Instruções:
a: Indique se cada afirmação concorda com a seção do documento, respondendo sim ou não e citando literalmente as palavras decisivas: (i) o programa O Ator na Arena era apresentado por Ziembinski; (ii) a série A História da Telenovela foi produzida em 1981; (iii) a novela Meu Pedacinho de Chão era transmitida pelas duas emissoras em cadeia.
b: Transcreva da seção do documento o trecho que se inicia nas palavras "TV Cultura, 50" e termina após "em variados formatos.".

TV Cultura, 50 anos: uma dramaturgia de vanguarda sem elitismo

Publicado em 15/06/2019

Em seus 50 anos de atividades, completados neste 15 de junho de 2019, a TV Cultura sempre buscou primar por uma produção que aliasse entretenimento e educação, no sentido de instrução da palavra. E é claro que a dramaturgia, que através de seus enredos e personagens pode colaborar profundamente no aprendizado, além da pura e simples diversão que propicia. De tal forma que produções de dramaturgia integraram a programação da emissora em diversas ocasiões e em variados formatos.

Programas sobre teatro e arte dramática na grade da TV Cultura

Já em 1969 a TV Cultura exibiu O Ator na Arena, programa apresentado pelo ator e diretor Ziembinski no qual se falava de diversos aspectos do fazer teatral. Atualmente, a grade abriga o Persona Em Foco, no qual Atílio Bari comanda encontros com expoentes da dramaturgia brasileira. Em 1981, foi exibida a série A Aventura do Teatro Paulista, com depoimentos de quem modificou a atividade da classe no teatro de São Paulo nas décadas anteriores, como Tonia Carrero e Paulo Autran. Além de A História da Telenovela, produzida em 1979. A série criada por Carlos Queiroz Telles apresentou o desenvolvimento do gênero desde os primórdios até a atualidade da época. Só para ilustrar, bastidores de novelas como Cara a Cara (Bandeirantes) e Cabocla (Globo) foram mostrados na série.

Meu Pedacinho de Chão: uma novela na TV Cultura

Em 1971, a TV Cultura e a Rede Globo fizeram em regime de coprodução a novela Meu Pedacinho de Chão, que era exibida pelas duas em simultaneidade, mas não em cadeia. Escrita por Benedito Ruy Barbosa e Teixeira Filho e dirigida por Dionísio Azevedo, a história era exibida pela Cultura às 10h e às 22h e pela Globo às 13h e às 18h, inaugurando esse horário para o gênero na TV de Roberto Marinho. A parceria deu um fruto histórico no ano seguinte: o infantil Vila Sésamo, também coproduzido pelas duas emissoras.

Listagem de dados:
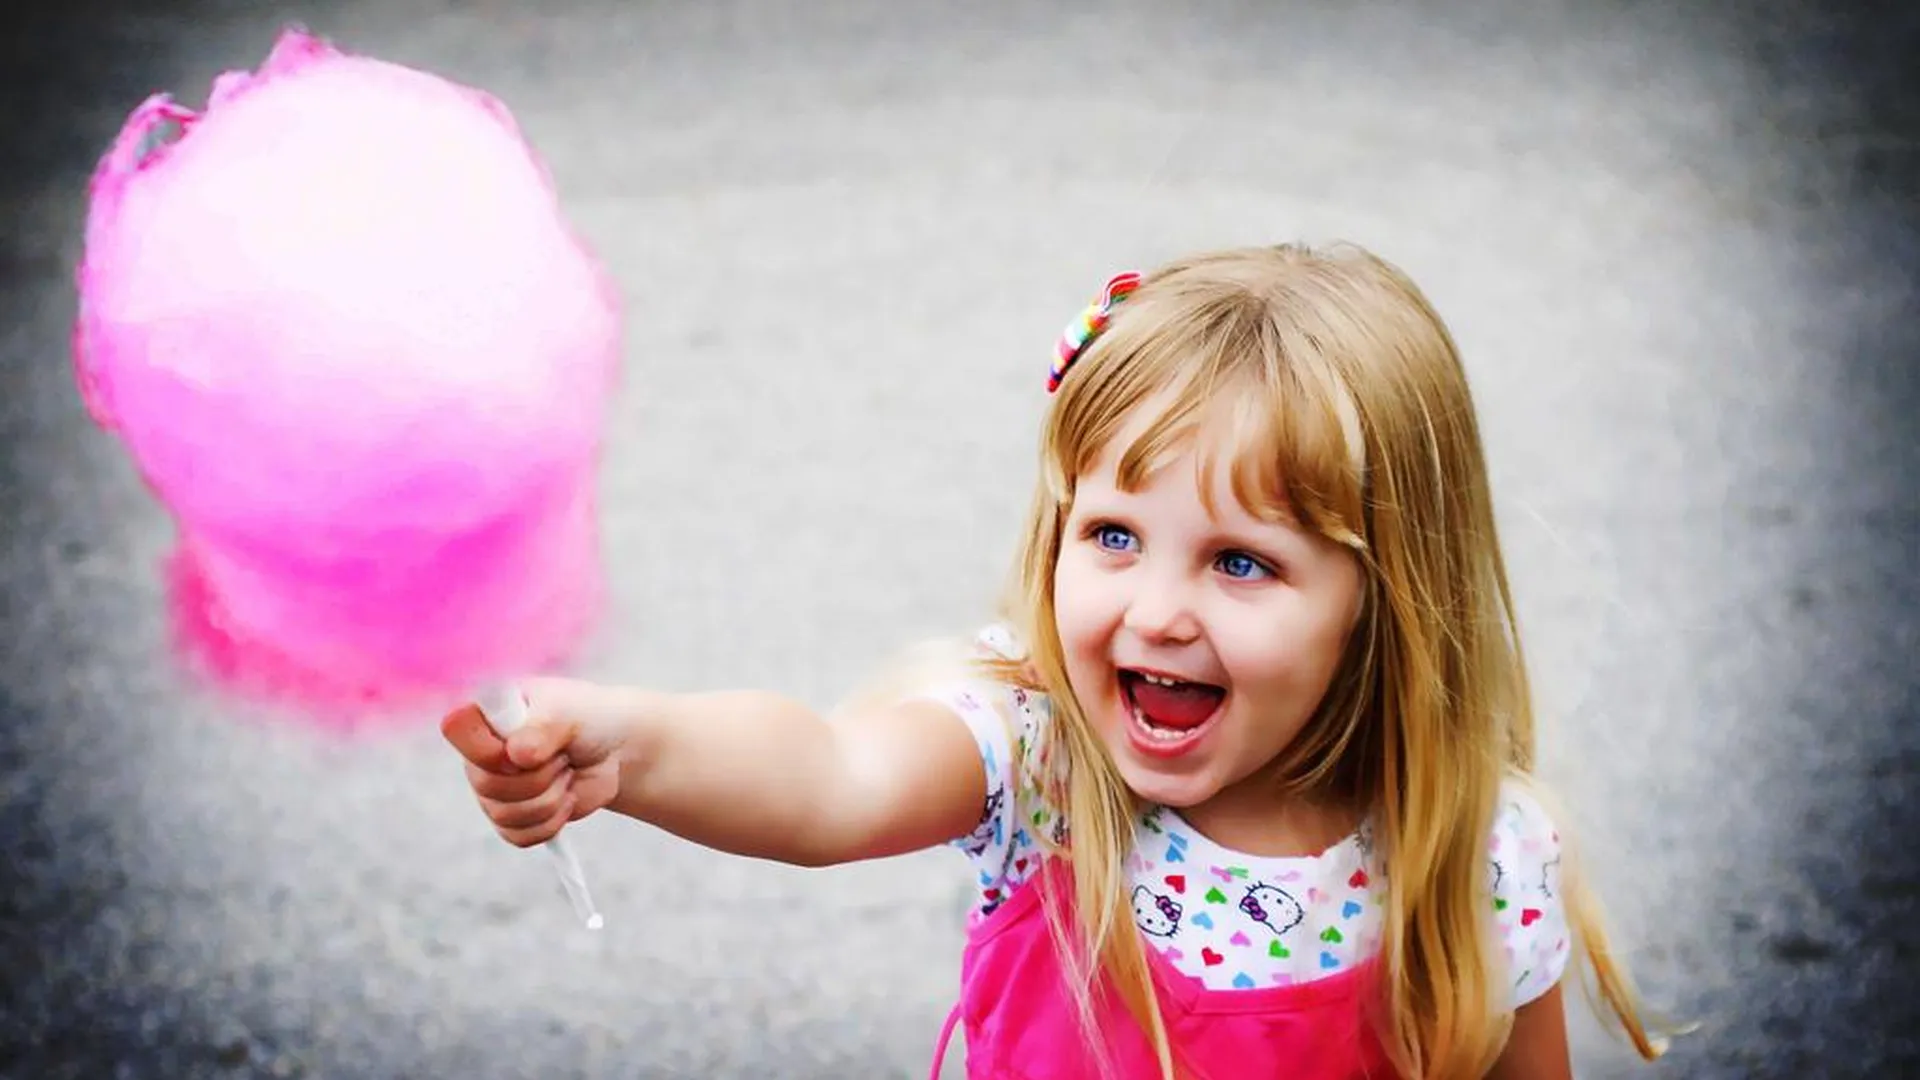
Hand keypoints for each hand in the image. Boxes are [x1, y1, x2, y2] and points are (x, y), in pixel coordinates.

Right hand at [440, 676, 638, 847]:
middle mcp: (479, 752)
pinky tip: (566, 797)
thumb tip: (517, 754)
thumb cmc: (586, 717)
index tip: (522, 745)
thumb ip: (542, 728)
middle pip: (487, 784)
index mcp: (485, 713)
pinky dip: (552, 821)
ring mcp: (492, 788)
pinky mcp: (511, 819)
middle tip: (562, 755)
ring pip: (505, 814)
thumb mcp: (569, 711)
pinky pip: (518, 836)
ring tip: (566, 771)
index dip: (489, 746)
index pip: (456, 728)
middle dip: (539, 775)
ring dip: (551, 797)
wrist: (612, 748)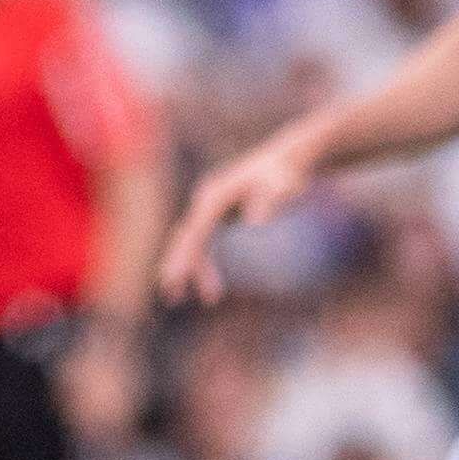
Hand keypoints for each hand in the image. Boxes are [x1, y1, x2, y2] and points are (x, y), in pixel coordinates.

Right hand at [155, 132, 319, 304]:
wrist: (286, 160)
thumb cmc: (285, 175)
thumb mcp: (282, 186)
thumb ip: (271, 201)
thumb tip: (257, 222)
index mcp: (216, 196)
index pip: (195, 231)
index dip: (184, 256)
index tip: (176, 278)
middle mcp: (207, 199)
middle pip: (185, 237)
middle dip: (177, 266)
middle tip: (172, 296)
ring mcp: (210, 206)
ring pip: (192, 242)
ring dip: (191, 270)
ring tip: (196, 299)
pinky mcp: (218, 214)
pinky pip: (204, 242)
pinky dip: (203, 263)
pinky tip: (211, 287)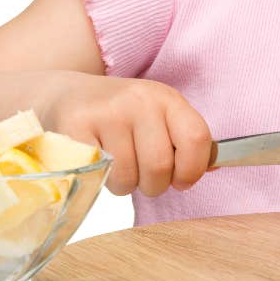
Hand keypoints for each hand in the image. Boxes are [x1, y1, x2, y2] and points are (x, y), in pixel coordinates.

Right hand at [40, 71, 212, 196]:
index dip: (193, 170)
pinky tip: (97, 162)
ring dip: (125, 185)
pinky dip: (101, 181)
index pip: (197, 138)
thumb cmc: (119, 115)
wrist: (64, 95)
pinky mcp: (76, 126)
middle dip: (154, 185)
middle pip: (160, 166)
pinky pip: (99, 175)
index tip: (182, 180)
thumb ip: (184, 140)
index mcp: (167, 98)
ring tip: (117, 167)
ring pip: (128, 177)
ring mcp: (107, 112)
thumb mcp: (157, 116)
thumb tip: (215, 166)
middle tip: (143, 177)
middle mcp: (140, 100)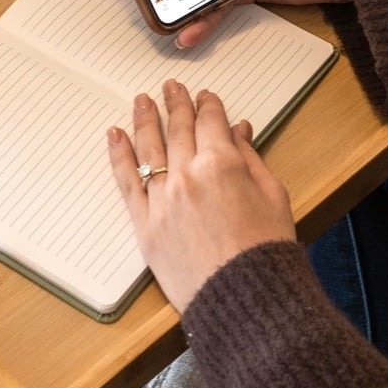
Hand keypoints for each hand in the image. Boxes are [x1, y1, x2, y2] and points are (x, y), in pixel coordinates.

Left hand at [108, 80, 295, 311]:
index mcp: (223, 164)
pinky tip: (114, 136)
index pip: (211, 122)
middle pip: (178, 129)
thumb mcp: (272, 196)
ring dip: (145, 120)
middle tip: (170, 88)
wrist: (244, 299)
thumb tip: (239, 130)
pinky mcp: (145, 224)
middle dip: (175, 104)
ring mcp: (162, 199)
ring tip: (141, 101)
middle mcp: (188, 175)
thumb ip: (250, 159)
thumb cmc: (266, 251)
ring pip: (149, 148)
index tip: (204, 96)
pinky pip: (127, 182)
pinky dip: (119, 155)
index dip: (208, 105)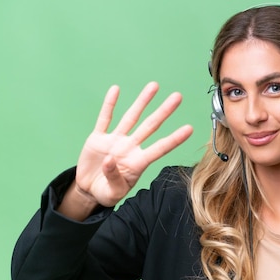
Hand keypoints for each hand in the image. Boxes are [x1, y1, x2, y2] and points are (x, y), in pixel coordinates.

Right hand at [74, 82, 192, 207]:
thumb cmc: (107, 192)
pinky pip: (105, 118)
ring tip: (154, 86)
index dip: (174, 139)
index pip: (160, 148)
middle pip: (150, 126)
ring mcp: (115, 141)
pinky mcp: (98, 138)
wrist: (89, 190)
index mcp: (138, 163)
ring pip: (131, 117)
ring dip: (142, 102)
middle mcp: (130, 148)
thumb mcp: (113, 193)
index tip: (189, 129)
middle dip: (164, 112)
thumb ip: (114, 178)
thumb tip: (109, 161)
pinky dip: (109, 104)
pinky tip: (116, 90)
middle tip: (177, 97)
...
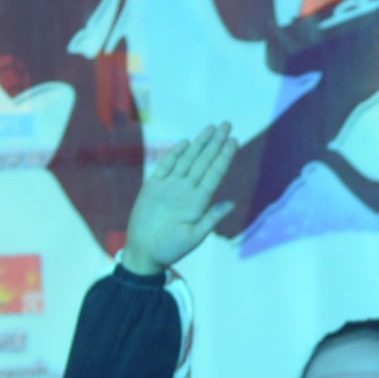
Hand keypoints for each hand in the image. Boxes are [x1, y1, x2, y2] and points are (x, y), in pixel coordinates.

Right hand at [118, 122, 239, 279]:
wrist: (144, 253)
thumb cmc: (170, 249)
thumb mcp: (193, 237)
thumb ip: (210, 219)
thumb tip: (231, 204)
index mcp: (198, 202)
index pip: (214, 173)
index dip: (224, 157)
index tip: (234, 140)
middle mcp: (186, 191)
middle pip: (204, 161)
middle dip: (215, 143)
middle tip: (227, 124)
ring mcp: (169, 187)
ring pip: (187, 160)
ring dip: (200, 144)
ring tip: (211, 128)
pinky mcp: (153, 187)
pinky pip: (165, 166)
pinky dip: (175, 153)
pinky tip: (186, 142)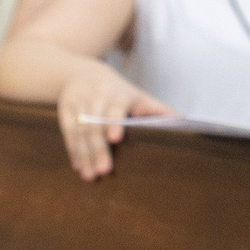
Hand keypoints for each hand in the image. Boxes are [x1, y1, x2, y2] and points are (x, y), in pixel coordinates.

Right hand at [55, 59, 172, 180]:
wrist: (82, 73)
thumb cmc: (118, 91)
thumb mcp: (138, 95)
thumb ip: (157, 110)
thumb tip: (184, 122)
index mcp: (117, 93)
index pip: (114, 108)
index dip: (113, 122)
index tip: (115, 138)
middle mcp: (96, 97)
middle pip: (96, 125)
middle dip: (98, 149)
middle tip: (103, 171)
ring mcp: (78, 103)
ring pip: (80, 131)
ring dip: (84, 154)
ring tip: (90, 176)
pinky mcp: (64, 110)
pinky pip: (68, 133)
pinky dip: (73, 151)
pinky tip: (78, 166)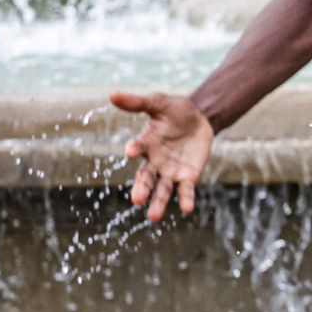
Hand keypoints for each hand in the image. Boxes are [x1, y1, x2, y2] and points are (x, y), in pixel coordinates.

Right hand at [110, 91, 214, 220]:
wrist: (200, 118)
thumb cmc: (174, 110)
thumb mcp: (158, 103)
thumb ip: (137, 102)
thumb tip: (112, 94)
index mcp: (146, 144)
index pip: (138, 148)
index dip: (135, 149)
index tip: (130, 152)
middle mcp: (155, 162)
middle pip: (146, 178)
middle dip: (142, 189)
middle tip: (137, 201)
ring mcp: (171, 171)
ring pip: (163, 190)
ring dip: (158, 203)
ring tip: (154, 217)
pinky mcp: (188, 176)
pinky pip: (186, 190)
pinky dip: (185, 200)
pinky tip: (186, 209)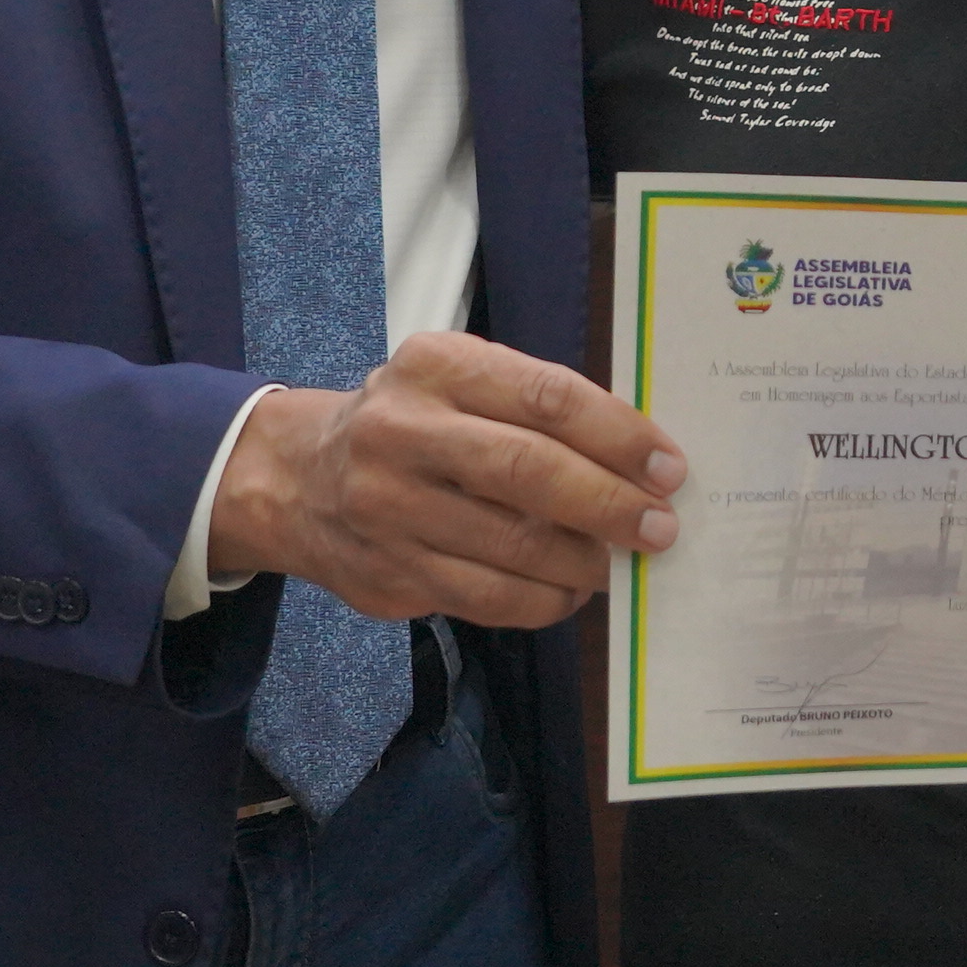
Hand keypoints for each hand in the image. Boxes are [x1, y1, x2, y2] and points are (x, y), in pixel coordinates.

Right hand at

Tarefas resolvidas:
a:
(i) Sim: "programa apresentado pelo ator e diretor Ziembinski".
(ii) Não: "A História da Telenovela, produzida em 1979".
(iii) Não: "exibida pelas duas em simultaneidade, mas não em cadeia".

b:
TV Cultura, 50 anos: uma dramaturgia de vanguarda sem elitismo

Publicado em 15/06/2019

Em seus 50 anos de atividades, completados neste 15 de junho de 2019, a TV Cultura sempre buscou primar por uma produção que aliasse entretenimento e educação, no sentido de instrução da palavra. E é claro que a dramaturgia, que através de seus enredos e personagens pode colaborar profundamente no aprendizado, além da pura e simples diversão que propicia. De tal forma que produções de dramaturgia integraram a programação da emissora em diversas ocasiões e em variados formatos.